Filmanowicz doesn’t want to jump to that conclusion. “It’s way too early to say that’s the case,” he said. “If LaHood gets serious about the Obama agenda and gives the nation transportation investments that finally work for people, not just highway builders, he’ll be a hero.”

Streetsblog has some more anonymous transit folks bemoaning the pick:

As President George W. Bush did before him, Obama has chosen to use the transportation secretary slot as a place to show bipartisanship. “This sends the message that the transportation secretary is a throw-away political appointment who doesn’t matter,’ said a city transportation official who, like others, asked to remain anonymous to preserve their relationship with the U.S. DOT. “This is the slot for the token Republican. It’s the bottom of the barrel. A bone you can throw.”

Progressive transportation policy advocates are also concerned that LaHood will have trouble drawing good people to the agency. “In terms of attracting talent, no one I know is going to want to work for this guy,” said a former Federal Transit Administration official. “He’s got a horrible environmental record, he’s bad on climate change and he’s Caterpillar’s bag man. Can we get a worse appointment?”

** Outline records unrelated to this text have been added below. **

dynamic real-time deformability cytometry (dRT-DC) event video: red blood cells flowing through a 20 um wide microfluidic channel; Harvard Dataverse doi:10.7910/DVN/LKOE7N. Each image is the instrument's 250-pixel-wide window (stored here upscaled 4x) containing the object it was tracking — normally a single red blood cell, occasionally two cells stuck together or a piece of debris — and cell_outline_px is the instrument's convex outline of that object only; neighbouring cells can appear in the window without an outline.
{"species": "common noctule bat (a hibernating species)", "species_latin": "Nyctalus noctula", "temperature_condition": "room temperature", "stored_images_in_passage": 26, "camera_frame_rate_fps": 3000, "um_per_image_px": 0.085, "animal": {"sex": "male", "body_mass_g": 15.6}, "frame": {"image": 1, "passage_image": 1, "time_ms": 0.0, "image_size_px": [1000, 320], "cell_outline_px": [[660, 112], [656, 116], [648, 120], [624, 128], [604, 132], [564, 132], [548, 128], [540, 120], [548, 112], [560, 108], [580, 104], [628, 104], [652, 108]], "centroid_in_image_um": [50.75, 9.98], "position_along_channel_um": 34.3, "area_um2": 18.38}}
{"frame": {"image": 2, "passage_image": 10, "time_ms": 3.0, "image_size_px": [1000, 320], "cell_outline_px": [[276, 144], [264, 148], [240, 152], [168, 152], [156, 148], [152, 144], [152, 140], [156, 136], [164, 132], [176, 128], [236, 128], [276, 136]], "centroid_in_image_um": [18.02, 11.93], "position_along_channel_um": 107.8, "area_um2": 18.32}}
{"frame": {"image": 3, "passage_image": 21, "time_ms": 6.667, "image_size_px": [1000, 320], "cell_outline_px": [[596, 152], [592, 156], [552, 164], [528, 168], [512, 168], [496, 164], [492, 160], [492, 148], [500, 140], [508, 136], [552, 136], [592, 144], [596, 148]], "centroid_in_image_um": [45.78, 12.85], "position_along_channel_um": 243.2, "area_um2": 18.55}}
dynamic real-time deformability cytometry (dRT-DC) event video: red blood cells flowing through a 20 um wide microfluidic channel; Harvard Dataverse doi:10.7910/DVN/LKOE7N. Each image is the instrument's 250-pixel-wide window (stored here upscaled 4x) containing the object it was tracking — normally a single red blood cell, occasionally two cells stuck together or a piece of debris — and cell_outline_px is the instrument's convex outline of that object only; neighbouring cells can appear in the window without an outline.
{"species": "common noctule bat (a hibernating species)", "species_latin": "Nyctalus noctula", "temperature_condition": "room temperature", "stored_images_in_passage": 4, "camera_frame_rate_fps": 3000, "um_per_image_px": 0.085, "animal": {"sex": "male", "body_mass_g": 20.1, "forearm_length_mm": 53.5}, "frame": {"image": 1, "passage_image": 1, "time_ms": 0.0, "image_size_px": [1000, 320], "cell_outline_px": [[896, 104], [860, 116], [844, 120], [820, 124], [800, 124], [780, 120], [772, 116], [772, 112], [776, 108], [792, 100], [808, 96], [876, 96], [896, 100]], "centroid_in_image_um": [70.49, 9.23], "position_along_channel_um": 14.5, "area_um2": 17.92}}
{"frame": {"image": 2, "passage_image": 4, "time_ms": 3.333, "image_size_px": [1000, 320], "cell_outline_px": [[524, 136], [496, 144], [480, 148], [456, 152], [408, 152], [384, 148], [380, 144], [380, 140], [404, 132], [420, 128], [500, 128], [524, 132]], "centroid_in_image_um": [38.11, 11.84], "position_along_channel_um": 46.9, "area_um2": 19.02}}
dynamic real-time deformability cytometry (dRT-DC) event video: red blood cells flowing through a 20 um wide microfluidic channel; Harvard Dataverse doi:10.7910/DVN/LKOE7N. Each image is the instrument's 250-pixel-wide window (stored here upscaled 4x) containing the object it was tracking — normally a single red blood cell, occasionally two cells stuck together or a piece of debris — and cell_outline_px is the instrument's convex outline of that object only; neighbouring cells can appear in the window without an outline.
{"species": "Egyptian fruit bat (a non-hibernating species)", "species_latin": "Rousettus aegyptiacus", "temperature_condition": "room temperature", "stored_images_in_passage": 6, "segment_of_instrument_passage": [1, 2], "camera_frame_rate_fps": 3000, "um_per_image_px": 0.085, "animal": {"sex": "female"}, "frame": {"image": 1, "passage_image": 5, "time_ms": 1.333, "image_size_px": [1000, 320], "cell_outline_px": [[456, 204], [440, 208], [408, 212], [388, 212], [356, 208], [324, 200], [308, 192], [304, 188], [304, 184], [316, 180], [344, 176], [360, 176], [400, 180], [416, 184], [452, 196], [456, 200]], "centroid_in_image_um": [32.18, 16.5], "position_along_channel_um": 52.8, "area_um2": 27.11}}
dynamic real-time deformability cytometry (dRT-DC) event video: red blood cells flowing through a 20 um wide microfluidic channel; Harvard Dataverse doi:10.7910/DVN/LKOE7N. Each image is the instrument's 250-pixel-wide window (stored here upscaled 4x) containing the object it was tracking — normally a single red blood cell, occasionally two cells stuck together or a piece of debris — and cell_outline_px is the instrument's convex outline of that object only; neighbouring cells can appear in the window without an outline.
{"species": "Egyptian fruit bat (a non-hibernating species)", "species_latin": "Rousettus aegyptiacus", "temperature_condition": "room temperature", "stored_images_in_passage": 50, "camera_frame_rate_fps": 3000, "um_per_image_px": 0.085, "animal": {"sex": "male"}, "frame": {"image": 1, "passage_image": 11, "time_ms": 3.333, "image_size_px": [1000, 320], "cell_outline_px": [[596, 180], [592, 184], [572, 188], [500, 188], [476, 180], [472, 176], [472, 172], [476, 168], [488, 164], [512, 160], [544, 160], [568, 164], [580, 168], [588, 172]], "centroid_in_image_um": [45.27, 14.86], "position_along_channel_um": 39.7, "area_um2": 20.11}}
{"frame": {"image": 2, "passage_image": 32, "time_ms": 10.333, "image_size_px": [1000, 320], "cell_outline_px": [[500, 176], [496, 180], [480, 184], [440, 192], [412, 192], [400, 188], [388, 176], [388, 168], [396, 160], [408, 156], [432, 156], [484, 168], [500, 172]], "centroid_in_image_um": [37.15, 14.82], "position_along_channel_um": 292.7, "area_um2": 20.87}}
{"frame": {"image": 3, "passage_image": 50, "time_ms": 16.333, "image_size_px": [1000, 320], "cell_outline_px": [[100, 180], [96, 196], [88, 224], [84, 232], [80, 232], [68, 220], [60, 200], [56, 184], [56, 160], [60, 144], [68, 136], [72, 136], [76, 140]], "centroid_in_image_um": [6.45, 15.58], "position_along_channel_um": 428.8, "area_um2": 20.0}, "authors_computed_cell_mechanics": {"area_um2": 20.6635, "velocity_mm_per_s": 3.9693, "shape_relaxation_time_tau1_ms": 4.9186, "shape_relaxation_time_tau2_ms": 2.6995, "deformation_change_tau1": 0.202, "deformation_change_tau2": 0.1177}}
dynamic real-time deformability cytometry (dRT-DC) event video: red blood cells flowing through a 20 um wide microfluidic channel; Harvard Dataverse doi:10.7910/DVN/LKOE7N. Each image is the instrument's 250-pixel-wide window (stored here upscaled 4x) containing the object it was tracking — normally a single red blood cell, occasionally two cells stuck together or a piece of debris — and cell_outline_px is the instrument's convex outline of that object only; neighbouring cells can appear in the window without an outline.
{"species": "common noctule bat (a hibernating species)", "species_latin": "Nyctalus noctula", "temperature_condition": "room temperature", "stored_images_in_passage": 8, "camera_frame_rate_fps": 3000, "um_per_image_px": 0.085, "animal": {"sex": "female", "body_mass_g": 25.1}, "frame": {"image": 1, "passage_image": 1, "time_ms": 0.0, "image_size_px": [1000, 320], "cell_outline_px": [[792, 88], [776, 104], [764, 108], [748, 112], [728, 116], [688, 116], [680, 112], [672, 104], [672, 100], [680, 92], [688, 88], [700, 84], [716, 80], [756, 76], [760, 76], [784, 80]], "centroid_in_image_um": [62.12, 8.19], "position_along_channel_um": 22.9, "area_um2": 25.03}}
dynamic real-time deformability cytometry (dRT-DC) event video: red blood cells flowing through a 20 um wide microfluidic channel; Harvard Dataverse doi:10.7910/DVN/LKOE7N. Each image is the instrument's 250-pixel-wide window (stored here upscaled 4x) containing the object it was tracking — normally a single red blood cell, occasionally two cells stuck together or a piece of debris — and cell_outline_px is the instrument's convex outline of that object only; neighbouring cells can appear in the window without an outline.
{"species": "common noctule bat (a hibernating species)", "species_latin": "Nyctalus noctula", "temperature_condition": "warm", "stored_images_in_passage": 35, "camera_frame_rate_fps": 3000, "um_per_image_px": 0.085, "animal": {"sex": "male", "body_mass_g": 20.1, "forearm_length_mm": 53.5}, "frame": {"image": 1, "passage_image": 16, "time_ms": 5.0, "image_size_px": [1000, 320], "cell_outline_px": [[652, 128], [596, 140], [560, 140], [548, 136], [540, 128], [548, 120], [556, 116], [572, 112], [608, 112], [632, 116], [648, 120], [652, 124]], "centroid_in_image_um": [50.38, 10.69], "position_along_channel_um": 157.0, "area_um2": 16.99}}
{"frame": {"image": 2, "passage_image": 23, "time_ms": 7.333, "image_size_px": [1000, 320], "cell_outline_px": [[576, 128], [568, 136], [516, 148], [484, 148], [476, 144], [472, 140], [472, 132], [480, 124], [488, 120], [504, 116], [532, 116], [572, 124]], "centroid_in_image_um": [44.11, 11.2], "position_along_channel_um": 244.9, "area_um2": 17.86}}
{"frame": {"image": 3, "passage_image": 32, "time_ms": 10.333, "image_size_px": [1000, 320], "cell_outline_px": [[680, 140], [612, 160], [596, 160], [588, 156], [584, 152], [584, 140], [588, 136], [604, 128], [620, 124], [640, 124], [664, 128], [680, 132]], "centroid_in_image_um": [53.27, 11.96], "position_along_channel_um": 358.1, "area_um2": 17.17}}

Meanwhile, John McCain likes the pick. “Our nation’s transportation system faces some of the most pressing challenges of our time — from modernizing our federal air traffic control system, resolving the funding crisis facing our nation’s aging infrastructure, and promoting a safe, efficient and accessible transportation system that meets our nation’s needs,” said McCain. “Ray LaHood’s experience will be critical to forging reasonable solutions to these challenges and I trust that he will be quickly confirmed by the U.S. Senate.”

Teamsters President Jim Hoffa was also complimentary: “As a moderate Republican, he has been a friend to the Teamsters Union on a number of important issues, including funding for Amtrak. We are anxious to meet with him and assist in any way we can to advance President-elect Obama’s agenda to rebuild America, improve the safety and efficiency of our transportation system, and create millions of good jobs.”